Hotels hope to encourage guests accustomed to ordering from Seamless and GrubHub, even when on the road, to purchase more room service, where business has slid nationwide. In 2010, American hotels made $2.33 per occupied room from room service requests for food and beverage, according to a survey done by PKF Hospitality Research, a hospitality consulting firm. By 2014, that average fell to $1.61.

But even more important, hospitality managers and analysts say, is saving a hotel from a bad review on TripAdvisor or Expedia, the powerful travel sites. For picky travelers, little things like a broken light or a leaky faucet can shave a star or two off an online review. But if guests can air grievances more easily and hotels respond quickly, the thinking goes, it could lead to more positive reviews.
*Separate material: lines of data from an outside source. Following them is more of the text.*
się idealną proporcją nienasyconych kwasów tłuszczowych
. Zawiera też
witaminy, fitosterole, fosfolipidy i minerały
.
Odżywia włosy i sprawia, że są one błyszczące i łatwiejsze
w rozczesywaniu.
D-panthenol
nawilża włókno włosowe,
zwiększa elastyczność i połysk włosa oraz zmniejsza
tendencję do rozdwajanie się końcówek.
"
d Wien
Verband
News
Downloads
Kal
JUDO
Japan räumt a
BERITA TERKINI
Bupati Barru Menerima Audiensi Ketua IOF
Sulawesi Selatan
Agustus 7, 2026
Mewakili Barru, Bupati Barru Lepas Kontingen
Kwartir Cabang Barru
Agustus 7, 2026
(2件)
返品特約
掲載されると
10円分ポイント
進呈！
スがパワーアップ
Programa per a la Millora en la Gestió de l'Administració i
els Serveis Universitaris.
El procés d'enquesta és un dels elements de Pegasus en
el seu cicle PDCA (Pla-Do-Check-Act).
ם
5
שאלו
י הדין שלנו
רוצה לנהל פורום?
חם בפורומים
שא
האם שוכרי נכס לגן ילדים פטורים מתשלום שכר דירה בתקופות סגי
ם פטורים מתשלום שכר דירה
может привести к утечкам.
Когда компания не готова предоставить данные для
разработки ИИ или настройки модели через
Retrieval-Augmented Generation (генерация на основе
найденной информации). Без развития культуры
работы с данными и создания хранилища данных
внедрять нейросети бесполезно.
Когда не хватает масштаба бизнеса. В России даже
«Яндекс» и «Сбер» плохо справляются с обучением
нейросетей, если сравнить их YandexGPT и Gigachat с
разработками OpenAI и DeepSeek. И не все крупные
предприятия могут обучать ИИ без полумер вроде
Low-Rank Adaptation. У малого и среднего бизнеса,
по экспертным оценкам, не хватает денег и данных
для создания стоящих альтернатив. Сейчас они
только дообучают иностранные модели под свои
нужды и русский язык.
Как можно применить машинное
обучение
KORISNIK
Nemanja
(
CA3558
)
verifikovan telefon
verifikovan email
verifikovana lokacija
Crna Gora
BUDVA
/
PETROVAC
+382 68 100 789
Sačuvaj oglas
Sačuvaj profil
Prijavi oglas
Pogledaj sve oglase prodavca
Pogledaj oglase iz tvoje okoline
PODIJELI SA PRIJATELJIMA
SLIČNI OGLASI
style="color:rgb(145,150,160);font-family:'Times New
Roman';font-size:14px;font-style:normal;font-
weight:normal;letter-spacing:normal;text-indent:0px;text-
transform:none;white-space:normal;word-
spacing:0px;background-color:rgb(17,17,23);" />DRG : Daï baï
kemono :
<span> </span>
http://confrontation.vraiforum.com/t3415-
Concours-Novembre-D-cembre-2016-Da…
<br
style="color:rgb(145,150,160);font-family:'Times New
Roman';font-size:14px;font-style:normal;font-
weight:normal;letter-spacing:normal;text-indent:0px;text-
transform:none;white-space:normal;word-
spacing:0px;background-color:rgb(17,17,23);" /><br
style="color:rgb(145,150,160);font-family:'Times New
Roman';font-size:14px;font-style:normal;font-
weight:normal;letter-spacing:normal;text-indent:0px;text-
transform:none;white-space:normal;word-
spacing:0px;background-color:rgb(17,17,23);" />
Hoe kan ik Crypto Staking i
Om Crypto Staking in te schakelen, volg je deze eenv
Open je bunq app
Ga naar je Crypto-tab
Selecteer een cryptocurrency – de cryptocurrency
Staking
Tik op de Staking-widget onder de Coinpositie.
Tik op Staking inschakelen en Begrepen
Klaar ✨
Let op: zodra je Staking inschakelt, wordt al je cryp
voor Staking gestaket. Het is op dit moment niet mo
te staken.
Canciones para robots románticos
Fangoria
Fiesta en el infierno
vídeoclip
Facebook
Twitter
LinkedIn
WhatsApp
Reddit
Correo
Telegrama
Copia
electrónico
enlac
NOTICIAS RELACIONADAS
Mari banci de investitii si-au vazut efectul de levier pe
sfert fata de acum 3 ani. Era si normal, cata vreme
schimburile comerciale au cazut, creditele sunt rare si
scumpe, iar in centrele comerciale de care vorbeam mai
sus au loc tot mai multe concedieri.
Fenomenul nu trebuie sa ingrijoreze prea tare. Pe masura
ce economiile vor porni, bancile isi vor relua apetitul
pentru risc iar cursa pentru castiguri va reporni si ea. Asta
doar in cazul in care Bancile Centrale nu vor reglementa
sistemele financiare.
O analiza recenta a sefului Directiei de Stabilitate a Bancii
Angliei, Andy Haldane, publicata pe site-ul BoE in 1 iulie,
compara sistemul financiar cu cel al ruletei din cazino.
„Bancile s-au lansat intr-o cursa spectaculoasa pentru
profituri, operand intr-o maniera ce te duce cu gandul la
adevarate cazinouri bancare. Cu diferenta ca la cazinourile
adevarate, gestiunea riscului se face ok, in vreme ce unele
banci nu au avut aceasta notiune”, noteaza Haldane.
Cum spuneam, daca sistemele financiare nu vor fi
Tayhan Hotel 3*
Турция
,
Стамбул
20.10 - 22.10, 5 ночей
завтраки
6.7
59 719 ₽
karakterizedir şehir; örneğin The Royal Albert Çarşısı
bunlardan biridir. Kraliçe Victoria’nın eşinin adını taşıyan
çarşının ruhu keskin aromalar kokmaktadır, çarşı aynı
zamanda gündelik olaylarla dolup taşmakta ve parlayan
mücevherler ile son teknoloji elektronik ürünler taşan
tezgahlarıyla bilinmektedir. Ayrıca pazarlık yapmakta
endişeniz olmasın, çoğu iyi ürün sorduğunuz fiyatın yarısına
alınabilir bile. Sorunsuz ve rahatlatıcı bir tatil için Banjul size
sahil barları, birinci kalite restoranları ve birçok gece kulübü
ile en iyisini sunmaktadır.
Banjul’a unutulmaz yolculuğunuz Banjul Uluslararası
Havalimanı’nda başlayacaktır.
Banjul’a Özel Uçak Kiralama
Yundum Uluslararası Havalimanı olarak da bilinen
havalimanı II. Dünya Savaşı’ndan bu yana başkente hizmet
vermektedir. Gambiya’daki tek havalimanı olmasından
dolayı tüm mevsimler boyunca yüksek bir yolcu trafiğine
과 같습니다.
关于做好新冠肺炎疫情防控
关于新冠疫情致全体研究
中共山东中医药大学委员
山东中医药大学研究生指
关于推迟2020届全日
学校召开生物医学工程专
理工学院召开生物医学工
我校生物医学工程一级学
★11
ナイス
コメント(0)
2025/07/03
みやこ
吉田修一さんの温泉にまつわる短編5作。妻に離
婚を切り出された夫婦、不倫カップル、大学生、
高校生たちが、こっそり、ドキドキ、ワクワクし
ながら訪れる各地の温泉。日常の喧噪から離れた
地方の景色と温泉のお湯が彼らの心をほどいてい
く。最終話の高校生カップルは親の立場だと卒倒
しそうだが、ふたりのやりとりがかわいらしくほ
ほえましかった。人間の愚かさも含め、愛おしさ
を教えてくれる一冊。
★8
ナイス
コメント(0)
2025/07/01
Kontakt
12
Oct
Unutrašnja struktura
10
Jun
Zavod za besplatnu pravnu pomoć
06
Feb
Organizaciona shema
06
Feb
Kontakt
When a guest sends a text to one of the hotels that use either the Kipsu or Zingle apps, the message is delivered to the phones, tablets and desktops of dozens of hotel employees. When a staff member begins to type a reply, the apps let the others know someone else is on it, so the guests do not receive more than one response. Hotel staff members say the system helps them keep requests organized and respond quickly. Some hotels aim to answer all texts within three minutes.

“If you take a phone call and get distracted by something else when you hang up, you might forget which room to send the razor to,” said Lauren Gilmore, a sales assistant at the Hyatt Regency in Sacramento, Calif., which uses Zingle. Hyatt is testing concierge-by-text at a handful of its Regency-line hotels.

When Lynn Guthridge walked into her room at the SLS Hotel Beverly Hills last September, she smelled cigarette smoke. Ms. Guthridge, a human resources assistant at a Walgreens in Orange County, Calif., mulled calling the front desk about the odor.

But before she could, the front desk sent her a text. “How is your experience at our property thus far?” read the text, sent by a hotel staff member through Kipsu.

When she told the hotel about the smell, a staff member at the front desk offered to move her and her daughter to another room.

“Nowadays, it seems like people text too much and they don’t have enough personal interaction. But for just something like that, I think it’s pretty convenient,” Ms. Guthridge said. She added that she often keeps in touch with her three grown children through text.

As they turn to texting with customers, though, hotels have found they must learn to avoid some easy missteps.

“One thing that’s critical is making sure that the hotel does not text too frequently,” said Reneta H. McCarthy, a senior lecturer on hotel operations at the Cornell School of Hotel Administration in New York. “How many texts is appropriate? And should the first text that is sent to someone ask that person if they are O.K. with the business texting them?”

Another pitfall — and opportunity — for harried hotelkeepers is the use of automated messages. Zingle, for example, can be programmed to automatically answer queries about where the gym is, or the time of checkout.

“If there’s a common question where there’s a really simple answer, the hotels can automate it,” said Erik Suhonen, vice president of marketing and product at Zingle. Some hotels, like the Hyatt Regency in Sacramento, have those responses preloaded for front desk computers, rather than sent automatically, in order to prevent errant texts while still saving the staff a few keystrokes.

Marriott Hotels & Resorts is poised to take the automation even further. In May, Marriott added a chat function to its app that lets the hotel keep a record of all requests for future reference “without guests having to explain it twice,” said John Wolf, vice president of consumer public relations at Marriott. Efforts to anticipate guests’ needs, Mr. Wolf said, help keep members of its loyalty program coming back.

For the hoteliers in Beverly Hills, texting has kept at least one customer loyal. Ms. Guthridge declined to be transferred from her smoky room, but she took the hotel’s loyalty points and gave it five out of five stars on TripAdvisor. She has stayed there two more times since then.